When I paused for a moment to consider this month’s Twin Cities Mom Collective theme – Mama, you can do hard things – my mental list of “hard things” was long, but there was one word that stood out: patience. Patience is the ability to wait, but to also keep a good attitude while waiting. Practicing patience, especially as a mom, is something I struggle with every day.
Life is busy. Life with kids is immeasurably busier; school, practice, rehearsal, class. I realized I was notoriously in a rush, calculating the precise amount of time it would take us to get where we needed to go. My kids, however, were notoriously dragging their heels as I’d ask them for the tenth time to get their boots on. Once out the door, our daily routine unfolded. As we walked to the car, the kids kicked the snowbanks along the walkway as I’d hiss, “Let’s go!” in my ‘the only reason I’m not yelling is because the neighbors might hear’ tone. They’d slightly pick up the pace to climb into the car, slamming the doors. Finally inside, they did everything and anything except buckle themselves into their carseats. I’d take a deep breath and sing a song about buckling up (to the tune of House of Pain’s “Jump Around”), put the car in drive and start idling forward. They’d protest, “I’m not buckled in yet!” and I’d snap, “it should always be the very first thing you do when you get into the car.” Once everyone was buckled in, I would drive it like I stole it to ensure an on time arrival. This was every single time we left our house. Yes, it was miserable, but I thought it was just parenthood.
Several weeks ago I looked at my kids and wondered, “When did they get so big?” I was brought to tears as I realized it was during my impatience, my resistance to slow down and kick the snowbanks. In our daily routine, as I rushed us out of the house and through our day, I was also rushing us through life and their childhood. In the words of the fake Sausage King of Chicago, Ferris Bueller, “Life moves pretty fast. If you don’t stop and look around once in a while, you could miss it.” I didn’t want to miss it. I needed to slow down our routine, I needed to be more patient with my kids, after all, love is patient.
I started managing my time differently and gave priority to our morning routine. With more time to get out the door, it made the start of our day less chaotic. I worked in time to wait, time to let my kids “do it themselves” and kick the snowbanks (and soon to be splashing in puddles and then counting the ants on the peonies). In giving us more time to enjoy the little things along the way, I too am enjoying the time I have with my kids even more.

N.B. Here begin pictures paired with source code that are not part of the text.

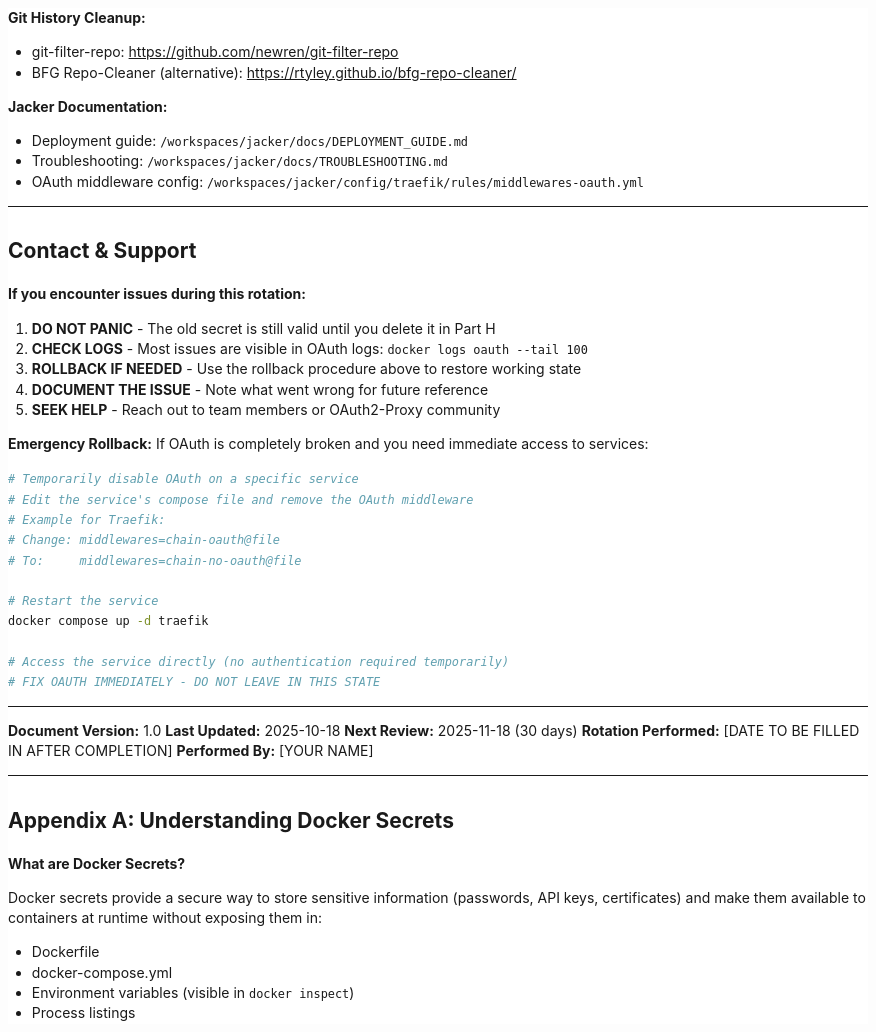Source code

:**Git History Cleanup:**
- git-filter-repo: https://github.com/newren/git-filter-repo
- BFG Repo-Cleaner (alternative): https://rtyley.github.io/bfg-repo-cleaner/

**Jacker Documentation:**
- Deployment guide: `/workspaces/jacker/docs/DEPLOYMENT_GUIDE.md`
- Troubleshooting: `/workspaces/jacker/docs/TROUBLESHOOTING.md`
- OAuth middleware config: `/workspaces/jacker/config/traefik/rules/middlewares-oauth.yml`

---

## Contact & Support

**If you encounter issues during this rotation:**

1. **DO NOT PANIC** - The old secret is still valid until you delete it in Part H
2. **CHECK LOGS** - Most issues are visible in OAuth logs: `docker logs oauth --tail 100`
3. **ROLLBACK IF NEEDED** - Use the rollback procedure above to restore working state
4. **DOCUMENT THE ISSUE** - Note what went wrong for future reference
5. **SEEK HELP** - Reach out to team members or OAuth2-Proxy community

**Emergency Rollback:**
If OAuth is completely broken and you need immediate access to services:

```bash
# Temporarily disable OAuth on a specific service
# Edit the service's compose file and remove the OAuth middleware
# Example for Traefik:
# Change: middlewares=chain-oauth@file
# To:     middlewares=chain-no-oauth@file

# Restart the service
docker compose up -d traefik

# Access the service directly (no authentication required temporarily)
# FIX OAUTH IMMEDIATELY - DO NOT LEAVE IN THIS STATE
```

---

**Document Version:** 1.0
**Last Updated:** 2025-10-18
**Next Review:** 2025-11-18 (30 days)
**Rotation Performed:** [DATE TO BE FILLED IN AFTER COMPLETION]
**Performed By:** [YOUR NAME]

---

## Appendix A: Understanding Docker Secrets

**What are Docker Secrets?**

Docker secrets provide a secure way to store sensitive information (passwords, API keys, certificates) and make them available to containers at runtime without exposing them in:
- Dockerfile
- docker-compose.yml
- Environment variables (visible in `docker inspect`)
- Process listings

In recognizing my need to slow down I realized how fast we were truly moving through the whole day, not just our morning. I selfishly rushed through bath time and bedtime, really any time I was actually spending with my children. I also realized my parenting vernacular was full of impatient words, “come on, let’s go, hurry up, move it and NOWs.”
Patience is a practice and every day I’ll keep working at it. Of course there will still be days when we’re running behind and I need to hiss, but I want those days to be the exception, not the rule. It’s difficult to not get wrapped up in the hustle and bustle of parenthood and it’s hard to slow down. It’s hard to be patient. I want to be my best self for my kids and I know I can do hard things. I can wait and keep a good attitude, perhaps every now and then, even encourage the hold up. Our kids are only little for such a short time. There will come a day when they are too cool to kick snowbanks, so today I’ll let them kick away.
It’s said that life is lived in the details. These are the details I want my kids to reflect on as they grow up, not memories of their foot tapping, hissing mother. I used to take pride in running a tight ship, but in becoming more patient, it’s nice to say that tight ship has sailed.